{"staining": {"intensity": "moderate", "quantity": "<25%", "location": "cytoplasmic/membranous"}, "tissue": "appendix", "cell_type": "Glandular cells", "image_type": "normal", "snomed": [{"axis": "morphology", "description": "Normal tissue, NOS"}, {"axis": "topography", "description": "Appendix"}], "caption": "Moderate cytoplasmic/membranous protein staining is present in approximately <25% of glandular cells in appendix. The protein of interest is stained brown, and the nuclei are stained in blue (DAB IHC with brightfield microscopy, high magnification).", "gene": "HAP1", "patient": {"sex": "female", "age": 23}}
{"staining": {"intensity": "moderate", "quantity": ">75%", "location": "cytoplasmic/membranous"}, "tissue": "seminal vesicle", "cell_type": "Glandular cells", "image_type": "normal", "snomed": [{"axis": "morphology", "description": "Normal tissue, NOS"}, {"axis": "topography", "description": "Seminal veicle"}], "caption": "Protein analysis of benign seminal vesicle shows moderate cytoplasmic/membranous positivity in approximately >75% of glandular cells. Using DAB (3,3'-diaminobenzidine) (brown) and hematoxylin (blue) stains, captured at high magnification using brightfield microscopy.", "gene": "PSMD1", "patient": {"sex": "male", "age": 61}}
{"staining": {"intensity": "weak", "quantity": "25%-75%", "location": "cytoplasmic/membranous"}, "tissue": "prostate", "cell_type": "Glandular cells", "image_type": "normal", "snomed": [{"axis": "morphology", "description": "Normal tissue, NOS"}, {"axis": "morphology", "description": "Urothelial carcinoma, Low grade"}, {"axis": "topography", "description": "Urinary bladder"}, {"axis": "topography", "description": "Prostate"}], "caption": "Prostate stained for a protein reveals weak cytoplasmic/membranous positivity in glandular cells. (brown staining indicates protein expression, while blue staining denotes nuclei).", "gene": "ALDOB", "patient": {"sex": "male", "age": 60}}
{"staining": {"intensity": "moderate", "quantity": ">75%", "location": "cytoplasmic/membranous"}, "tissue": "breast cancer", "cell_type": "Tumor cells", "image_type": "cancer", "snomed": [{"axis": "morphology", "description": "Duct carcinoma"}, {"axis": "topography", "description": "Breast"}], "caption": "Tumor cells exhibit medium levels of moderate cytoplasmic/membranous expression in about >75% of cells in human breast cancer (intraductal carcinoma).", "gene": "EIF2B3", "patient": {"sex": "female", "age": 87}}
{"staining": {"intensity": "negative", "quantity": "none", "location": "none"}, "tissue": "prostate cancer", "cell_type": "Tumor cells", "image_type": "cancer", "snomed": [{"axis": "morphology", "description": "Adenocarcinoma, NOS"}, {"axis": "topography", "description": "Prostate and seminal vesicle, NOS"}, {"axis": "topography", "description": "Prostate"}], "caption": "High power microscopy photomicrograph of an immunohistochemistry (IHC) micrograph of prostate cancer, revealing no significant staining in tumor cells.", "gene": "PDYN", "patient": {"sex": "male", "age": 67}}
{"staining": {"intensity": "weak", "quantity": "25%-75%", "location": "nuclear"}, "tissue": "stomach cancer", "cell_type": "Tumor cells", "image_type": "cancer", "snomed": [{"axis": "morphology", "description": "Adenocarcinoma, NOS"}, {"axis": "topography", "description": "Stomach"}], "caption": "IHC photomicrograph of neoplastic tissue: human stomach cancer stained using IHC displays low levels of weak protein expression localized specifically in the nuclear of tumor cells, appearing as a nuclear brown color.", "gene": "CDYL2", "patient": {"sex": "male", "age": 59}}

Exercise instructions: Having read the entries above, restate them all word for word.

Solution below:
{"staining": {"intensity": "moderate", "quantity": "<25%", "location": "cytoplasmic/membranous"}, "tissue": "appendix", "cell_type": "Glandular cells", "image_type": "normal", "snomed": [{"axis": "morphology", "description": "Normal tissue, NOS"}, {"axis": "topography", "description": "Appendix"}], "caption": "Moderate cytoplasmic/membranous protein staining is present in approximately <25% of glandular cells in appendix. The protein of interest is stained brown, and the nuclei are stained in blue (DAB IHC with brightfield microscopy, high magnification).", "gene": "HAP1", "patient": {"sex": "female", "age": 23}}
{"staining": {"intensity": "moderate", "quantity": ">75%", "location": "cytoplasmic/membranous"}, "tissue": "seminal vesicle", "cell_type": "Glandular cells", "image_type": "normal", "snomed": [{"axis": "morphology", "description": "Normal tissue, NOS"}, {"axis": "topography", "description": "Seminal veicle"}], "caption": "Protein analysis of benign seminal vesicle shows moderate cytoplasmic/membranous positivity in approximately >75% of glandular cells. Using DAB (3,3'-diaminobenzidine) (brown) and hematoxylin (blue) stains, captured at high magnification using brightfield microscopy.", "gene": "PSMD1", "patient": {"sex": "male", "age": 61}}
{"staining": {"intensity": "weak", "quantity": "25%-75%", "location": "cytoplasmic/membranous"}, "tissue": "prostate", "cell_type": "Glandular cells", "image_type": "normal", "snomed": [{"axis": "morphology", "description": "Normal tissue, NOS"}, {"axis": "morphology", "description": "Urothelial carcinoma, Low grade"}, {"axis": "topography", "description": "Urinary bladder"}, {"axis": "topography", "description": "Prostate"}], "caption": "Prostate stained for a protein reveals weak cytoplasmic/membranous positivity in glandular cells. (brown staining indicates protein expression, while blue staining denotes nuclei).", "gene": "ALDOB", "patient": {"sex": "male", "age": 60}}
{"staining": {"intensity": "moderate", "quantity": ">75%", "location": "cytoplasmic/membranous"}, "tissue": "breast cancer", "cell_type": "Tumor cells", "image_type": "cancer", "snomed": [{"axis": "morphology", "description": "Duct carcinoma"}, {"axis": "topography", "description": "Breast"}], "caption": "Tumor cells exhibit medium levels of moderate cytoplasmic/membranous expression in about >75% of cells in human breast cancer (intraductal carcinoma).", "gene": "EIF2B3", "patient": {"sex": "female", "age": 87}}
{"staining": {"intensity": "negative", "quantity": "none", "location": "none"}, "tissue": "prostate cancer", "cell_type": "Tumor cells", "image_type": "cancer", "snomed": [{"axis": "morphology", "description": "Adenocarcinoma, NOS"}, {"axis": "topography", "description": "Prostate and seminal vesicle, NOS"}, {"axis": "topography", "description": "Prostate"}], "caption": "High power microscopy photomicrograph of an immunohistochemistry (IHC) micrograph of prostate cancer, revealing no significant staining in tumor cells.", "gene": "PDYN", "patient": {"sex": "male", "age": 67}}
{"staining": {"intensity": "weak", "quantity": "25%-75%", "location": "nuclear"}, "tissue": "stomach cancer", "cell_type": "Tumor cells", "image_type": "cancer", "snomed": [{"axis": "morphology", "description": "Adenocarcinoma, NOS"}, {"axis": "topography", "description": "Stomach"}], "caption": "IHC photomicrograph of neoplastic tissue: human stomach cancer stained using IHC displays low levels of weak protein expression localized specifically in the nuclear of tumor cells, appearing as a nuclear brown color.", "gene": "CDYL2", "patient": {"sex": "male", "age": 59}}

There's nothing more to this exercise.